Find the line with "technology experts and" in the data below, then restate it and all remaining lines exactly, adding nothing.

Data items:
================

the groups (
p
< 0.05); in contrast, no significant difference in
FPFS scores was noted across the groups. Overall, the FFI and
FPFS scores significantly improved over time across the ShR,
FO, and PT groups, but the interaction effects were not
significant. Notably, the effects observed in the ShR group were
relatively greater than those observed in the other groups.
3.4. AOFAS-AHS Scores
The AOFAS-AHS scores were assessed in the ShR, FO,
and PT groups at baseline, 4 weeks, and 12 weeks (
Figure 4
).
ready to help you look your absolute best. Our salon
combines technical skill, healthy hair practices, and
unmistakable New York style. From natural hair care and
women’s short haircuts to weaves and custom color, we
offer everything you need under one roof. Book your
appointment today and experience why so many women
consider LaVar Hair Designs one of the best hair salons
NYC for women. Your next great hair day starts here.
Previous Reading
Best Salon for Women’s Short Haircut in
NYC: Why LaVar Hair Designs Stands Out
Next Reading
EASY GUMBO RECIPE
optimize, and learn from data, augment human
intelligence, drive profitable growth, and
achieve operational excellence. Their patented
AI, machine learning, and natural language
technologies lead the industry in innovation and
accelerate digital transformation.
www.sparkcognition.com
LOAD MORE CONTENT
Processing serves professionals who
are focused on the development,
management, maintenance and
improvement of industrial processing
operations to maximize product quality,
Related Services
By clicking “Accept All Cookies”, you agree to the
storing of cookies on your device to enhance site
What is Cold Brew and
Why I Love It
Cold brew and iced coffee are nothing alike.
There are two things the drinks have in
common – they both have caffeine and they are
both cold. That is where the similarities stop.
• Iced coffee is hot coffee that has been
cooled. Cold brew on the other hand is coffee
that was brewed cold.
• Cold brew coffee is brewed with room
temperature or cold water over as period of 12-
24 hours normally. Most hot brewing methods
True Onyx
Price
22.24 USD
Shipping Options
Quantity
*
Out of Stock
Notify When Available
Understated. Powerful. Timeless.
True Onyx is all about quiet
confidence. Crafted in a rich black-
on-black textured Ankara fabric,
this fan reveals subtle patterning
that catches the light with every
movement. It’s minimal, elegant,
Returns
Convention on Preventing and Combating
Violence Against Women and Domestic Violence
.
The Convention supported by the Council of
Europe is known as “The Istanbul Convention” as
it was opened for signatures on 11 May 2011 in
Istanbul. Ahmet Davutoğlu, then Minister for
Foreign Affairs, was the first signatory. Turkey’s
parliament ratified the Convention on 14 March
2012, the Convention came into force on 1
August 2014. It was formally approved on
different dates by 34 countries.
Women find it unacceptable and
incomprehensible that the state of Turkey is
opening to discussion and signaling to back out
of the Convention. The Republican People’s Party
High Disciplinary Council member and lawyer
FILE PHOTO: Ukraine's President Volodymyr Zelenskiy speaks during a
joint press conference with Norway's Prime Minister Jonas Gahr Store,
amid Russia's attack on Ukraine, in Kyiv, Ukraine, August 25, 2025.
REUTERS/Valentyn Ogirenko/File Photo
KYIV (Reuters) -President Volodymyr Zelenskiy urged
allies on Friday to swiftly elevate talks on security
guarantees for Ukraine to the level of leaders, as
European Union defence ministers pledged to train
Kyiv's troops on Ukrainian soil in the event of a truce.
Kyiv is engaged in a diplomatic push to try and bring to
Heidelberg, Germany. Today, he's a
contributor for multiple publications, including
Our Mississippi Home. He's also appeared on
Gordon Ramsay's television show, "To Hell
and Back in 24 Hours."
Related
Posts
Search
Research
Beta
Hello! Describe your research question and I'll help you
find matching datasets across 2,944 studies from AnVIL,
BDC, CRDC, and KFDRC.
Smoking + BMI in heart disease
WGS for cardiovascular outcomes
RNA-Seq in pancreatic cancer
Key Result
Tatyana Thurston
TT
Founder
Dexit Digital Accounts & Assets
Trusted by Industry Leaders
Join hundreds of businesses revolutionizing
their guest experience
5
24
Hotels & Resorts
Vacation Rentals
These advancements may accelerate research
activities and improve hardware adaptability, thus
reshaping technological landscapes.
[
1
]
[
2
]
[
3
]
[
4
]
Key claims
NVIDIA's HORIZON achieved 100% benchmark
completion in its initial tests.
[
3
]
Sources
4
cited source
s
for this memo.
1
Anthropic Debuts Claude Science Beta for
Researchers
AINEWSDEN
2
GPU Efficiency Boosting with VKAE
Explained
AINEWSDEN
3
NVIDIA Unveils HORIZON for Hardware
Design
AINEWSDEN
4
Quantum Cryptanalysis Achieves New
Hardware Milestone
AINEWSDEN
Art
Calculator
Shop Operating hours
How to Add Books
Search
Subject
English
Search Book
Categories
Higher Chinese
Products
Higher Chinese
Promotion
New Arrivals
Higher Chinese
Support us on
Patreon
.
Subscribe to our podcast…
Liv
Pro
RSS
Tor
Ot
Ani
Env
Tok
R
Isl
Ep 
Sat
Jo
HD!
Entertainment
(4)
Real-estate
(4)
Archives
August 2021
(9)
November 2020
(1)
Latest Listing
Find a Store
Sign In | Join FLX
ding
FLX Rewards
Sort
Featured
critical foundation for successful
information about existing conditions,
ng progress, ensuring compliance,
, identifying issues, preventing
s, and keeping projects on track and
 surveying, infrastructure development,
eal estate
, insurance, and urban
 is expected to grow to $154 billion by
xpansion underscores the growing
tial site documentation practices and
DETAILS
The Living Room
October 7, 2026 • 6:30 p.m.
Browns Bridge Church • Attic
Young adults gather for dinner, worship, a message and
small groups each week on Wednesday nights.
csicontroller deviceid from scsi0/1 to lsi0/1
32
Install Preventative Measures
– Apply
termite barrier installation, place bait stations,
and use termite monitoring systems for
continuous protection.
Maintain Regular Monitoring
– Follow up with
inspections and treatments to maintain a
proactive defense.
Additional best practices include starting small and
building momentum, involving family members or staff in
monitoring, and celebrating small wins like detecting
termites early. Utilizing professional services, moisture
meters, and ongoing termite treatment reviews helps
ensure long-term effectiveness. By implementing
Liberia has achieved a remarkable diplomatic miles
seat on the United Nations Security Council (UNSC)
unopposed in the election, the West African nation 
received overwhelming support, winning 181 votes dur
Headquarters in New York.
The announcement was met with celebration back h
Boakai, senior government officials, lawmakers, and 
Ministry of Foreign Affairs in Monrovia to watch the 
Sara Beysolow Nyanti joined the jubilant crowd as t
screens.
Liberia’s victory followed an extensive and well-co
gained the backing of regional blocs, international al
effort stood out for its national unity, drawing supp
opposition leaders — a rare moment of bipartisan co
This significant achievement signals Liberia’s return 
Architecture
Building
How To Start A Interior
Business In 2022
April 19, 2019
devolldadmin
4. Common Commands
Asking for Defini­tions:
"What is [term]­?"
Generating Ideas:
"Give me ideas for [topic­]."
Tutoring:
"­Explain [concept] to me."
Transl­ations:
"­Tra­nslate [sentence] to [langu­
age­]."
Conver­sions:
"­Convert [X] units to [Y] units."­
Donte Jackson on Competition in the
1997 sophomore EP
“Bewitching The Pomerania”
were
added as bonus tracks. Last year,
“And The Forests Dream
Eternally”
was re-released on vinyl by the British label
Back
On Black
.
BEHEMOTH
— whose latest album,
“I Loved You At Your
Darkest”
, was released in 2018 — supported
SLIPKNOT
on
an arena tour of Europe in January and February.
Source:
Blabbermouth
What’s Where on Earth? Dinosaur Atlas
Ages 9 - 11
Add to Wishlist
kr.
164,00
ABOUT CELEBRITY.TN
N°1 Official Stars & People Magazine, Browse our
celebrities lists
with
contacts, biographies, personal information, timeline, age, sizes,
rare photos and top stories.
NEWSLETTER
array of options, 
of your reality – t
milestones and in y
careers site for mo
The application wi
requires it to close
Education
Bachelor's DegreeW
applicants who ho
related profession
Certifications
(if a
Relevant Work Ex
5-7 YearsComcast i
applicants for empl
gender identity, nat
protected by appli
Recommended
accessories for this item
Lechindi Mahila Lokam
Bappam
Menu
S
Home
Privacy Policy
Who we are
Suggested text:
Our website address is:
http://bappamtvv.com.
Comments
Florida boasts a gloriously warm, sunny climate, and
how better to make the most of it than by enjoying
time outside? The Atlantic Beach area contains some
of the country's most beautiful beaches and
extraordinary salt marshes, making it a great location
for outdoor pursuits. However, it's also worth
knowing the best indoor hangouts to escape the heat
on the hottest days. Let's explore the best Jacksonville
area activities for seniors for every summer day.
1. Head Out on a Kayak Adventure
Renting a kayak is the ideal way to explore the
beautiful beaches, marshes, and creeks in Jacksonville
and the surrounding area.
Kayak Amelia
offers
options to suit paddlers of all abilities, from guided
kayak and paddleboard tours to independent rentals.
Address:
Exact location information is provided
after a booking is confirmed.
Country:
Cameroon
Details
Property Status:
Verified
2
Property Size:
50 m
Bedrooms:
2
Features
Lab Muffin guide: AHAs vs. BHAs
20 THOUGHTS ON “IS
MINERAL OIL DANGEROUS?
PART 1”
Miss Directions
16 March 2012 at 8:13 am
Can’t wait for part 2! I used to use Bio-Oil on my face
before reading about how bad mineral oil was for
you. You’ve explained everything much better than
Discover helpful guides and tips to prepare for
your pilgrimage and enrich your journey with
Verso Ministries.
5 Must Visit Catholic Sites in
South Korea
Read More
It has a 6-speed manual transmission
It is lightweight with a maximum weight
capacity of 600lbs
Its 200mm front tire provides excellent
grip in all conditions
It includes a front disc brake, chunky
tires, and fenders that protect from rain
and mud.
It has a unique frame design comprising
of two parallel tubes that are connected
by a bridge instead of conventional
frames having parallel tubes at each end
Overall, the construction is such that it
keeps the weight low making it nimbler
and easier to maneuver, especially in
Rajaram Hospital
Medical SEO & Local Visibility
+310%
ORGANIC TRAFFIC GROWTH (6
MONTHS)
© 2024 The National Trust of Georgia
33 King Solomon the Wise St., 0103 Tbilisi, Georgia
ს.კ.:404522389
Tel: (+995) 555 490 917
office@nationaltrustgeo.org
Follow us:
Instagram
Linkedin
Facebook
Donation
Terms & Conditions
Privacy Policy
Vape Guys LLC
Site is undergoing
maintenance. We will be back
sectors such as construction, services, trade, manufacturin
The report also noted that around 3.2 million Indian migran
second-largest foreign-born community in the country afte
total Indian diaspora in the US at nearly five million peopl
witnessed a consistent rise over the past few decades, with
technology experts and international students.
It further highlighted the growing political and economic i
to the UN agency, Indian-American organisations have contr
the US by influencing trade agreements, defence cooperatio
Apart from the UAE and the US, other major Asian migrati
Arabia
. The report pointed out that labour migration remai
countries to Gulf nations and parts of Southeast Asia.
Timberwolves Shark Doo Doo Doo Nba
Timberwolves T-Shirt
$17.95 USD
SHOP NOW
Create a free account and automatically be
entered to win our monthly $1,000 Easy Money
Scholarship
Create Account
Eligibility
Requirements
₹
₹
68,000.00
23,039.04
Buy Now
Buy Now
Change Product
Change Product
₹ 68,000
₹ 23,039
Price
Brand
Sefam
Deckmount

================

Output of the task
technology experts and international students.
It further highlighted the growing political and economic i
to the UN agency, Indian-American organisations have contr
the US by influencing trade agreements, defence cooperatio
Apart from the UAE and the US, other major Asian migrati
Arabia
. The report pointed out that labour migration remai
countries to Gulf nations and parts of Southeast Asia.
Timberwolves Shark Doo Doo Doo Nba
Timberwolves T-Shirt
$17.95 USD
SHOP NOW
Create a free account and automatically be
entered to win our monthly $1,000 Easy Money
Scholarship
Create Account
Eligibility
Requirements
₹
₹
68,000.00
23,039.04
Buy Now
Buy Now
Change Product
Change Product
₹ 68,000
₹ 23,039
Price
Brand
Sefam
Deckmount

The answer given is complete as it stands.